LISTA DE TAREFAS:
**A)** Retorne sem nenhuma alteração a parte da notícia sobre o Ibovespa que começa com as palavras "Com efeito também" e termina com "a R$ 5,9465.".
**B)** Dê sequência à notícia sobre o Ibovespa a partir do ponto em que ela para.

TRECHO SELECIONADO:
Vindo de três altas consecutivas, o Ibovespa permaneceu em margem de variação restrita neste meio de semana, de 940 pontos entre a mínima (122.925,68) e a máxima (123.865,07) da sessão. Após indecisão entre leves ganhos e perdas, e sem se distanciar muito da estabilidade, o índice tentou se firmar em alta na etapa vespertina, mas acentuou um pouco as perdas em direção ao fechamento, cedendo 0,30%, aos 122.971,77 pontos. Após duas sessões de giro bem fraco, o volume financeiro subiu para R$ 19,2 bilhões. Na semana, o Ibovespa avança 0,51%.

No acumulado do ano, o fluxo de capital externo está positivo em R$ 3,725 bilhões na B3, conforme dados atualizados até o dia 20. Esta recuperação de fluxo contribui para a relativa melhora do Ibovespa, que acumula ganho de 2,24% em janeiro, comparado a uma perda de 4,79% no mesmo mês do ano passado.

Com efeito também para a cotação do real frente à moeda americana, o fluxo positivo de investimentos estrangeiros para a B3 começou a se intensificar entre os dias 13 e 15 de janeiro, diz Anilson Moretti, head de câmbio da HCI Invest. “Essa movimentação positiva, aliada à atuação do Banco Central com leilões diretos, tem ajudado a conter pressões sobre o valor do dólar”, acrescenta. Nesta quarta-feira, o dólar fechou em queda de 1,40%, abaixo de R$ 6, a R$ 5,9465.

“Todo mundo tinha expectativa sobre o que o novo governo dos Estados Unidos poderia fazer, se também afetaria o Brasil com algum tipo de tarifa, de forma direta. Como isso não aconteceu até o momento, há uma realização forte no câmbio, principalmente depois que o dólar perdeu a linha psicológica de R$ 6”, diz Alison Correia, analista e sócio-fundador da Dom Investimentos.

A recente correção no câmbio deriva também de alguma acomodação no exterior, com efeito para moedas de emergentes, em meio a um começo de governo Trump, até aqui, sem medidas protecionistas da envergadura prometida na campanha eleitoral e na transição para a nova administração republicana. “Trump tem sinalizado que vai tarifar a China em 10%, e talvez isso comece em fevereiro, com efeito para os preços das commodities por lá”, acrescenta Correia.

DADOS FORNECIDOS:
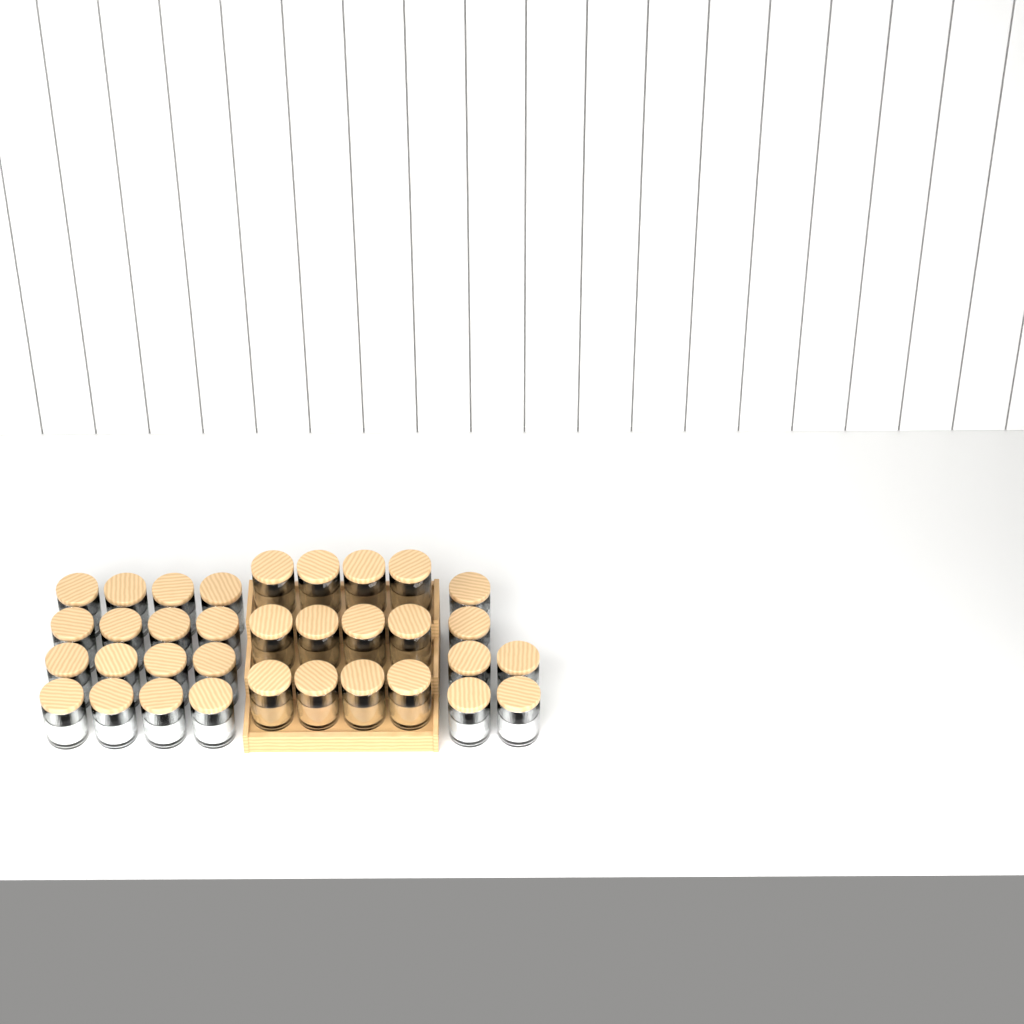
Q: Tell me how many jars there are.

RESPOSTAS DO EXERCÍCIO:
**A)**
Com efeito também para a cotação do real frente à moeda americana, o fluxo positivo de investimentos estrangeiros para a B3 começou a se intensificar entre os dias 13 e 15 de janeiro, diz Anilson Moretti, head de câmbio da HCI Invest. “Essa movimentação positiva, aliada à atuação do Banco Central com leilões diretos, tem ajudado a conter pressões sobre o valor do dólar”, acrescenta. Nesta quarta-feira, o dólar fechou em queda de 1,40%, abaixo de R$ 6, a R$ 5,9465.

**B)**
No Brasil, “a agenda doméstica continua esvaziada e o foco permanece voltado para as tarifas de comércio exterior nos Estados Unidos previstas para este início de governo Trump, especialmente para México e Canadá, possivelmente a partir de 1º de fevereiro”, diz Gustavo Mendonça, sócio e especialista da Valor Investimentos.

“Amanhã, a participação virtual de Donald Trump no Fórum de Davos deve contribuir para que se entenda melhor a política tarifária”, avalia Mendonça, referindo-se também à falta de catalisadores domésticos para orientar os negócios. “Na próxima semana tem o Copom, mas já precificado para um novo aumento de 100 pontos-base, ou 1 ponto porcentual, na Selic nesta reunião”, diz.

“O ‘benefício da dúvida’ enfraquece o dólar, mas a volatilidade tende a permanecer. O presidente Trump continua a falar de medidas potencialmente inflacionárias, como as tarifas de importação. Assim, após novas falas sobre taxação de produtos chineses, os rendimentos dos Treasuries de 10 anos apresentaram alta. No Brasil, o mercado aguarda também dados de arrecadação federal para avaliar a situação fiscal – que continua sendo um dos grandes riscos para o real no curto prazo”, aponta Paula Zogbi, gerente de Research da Nomad.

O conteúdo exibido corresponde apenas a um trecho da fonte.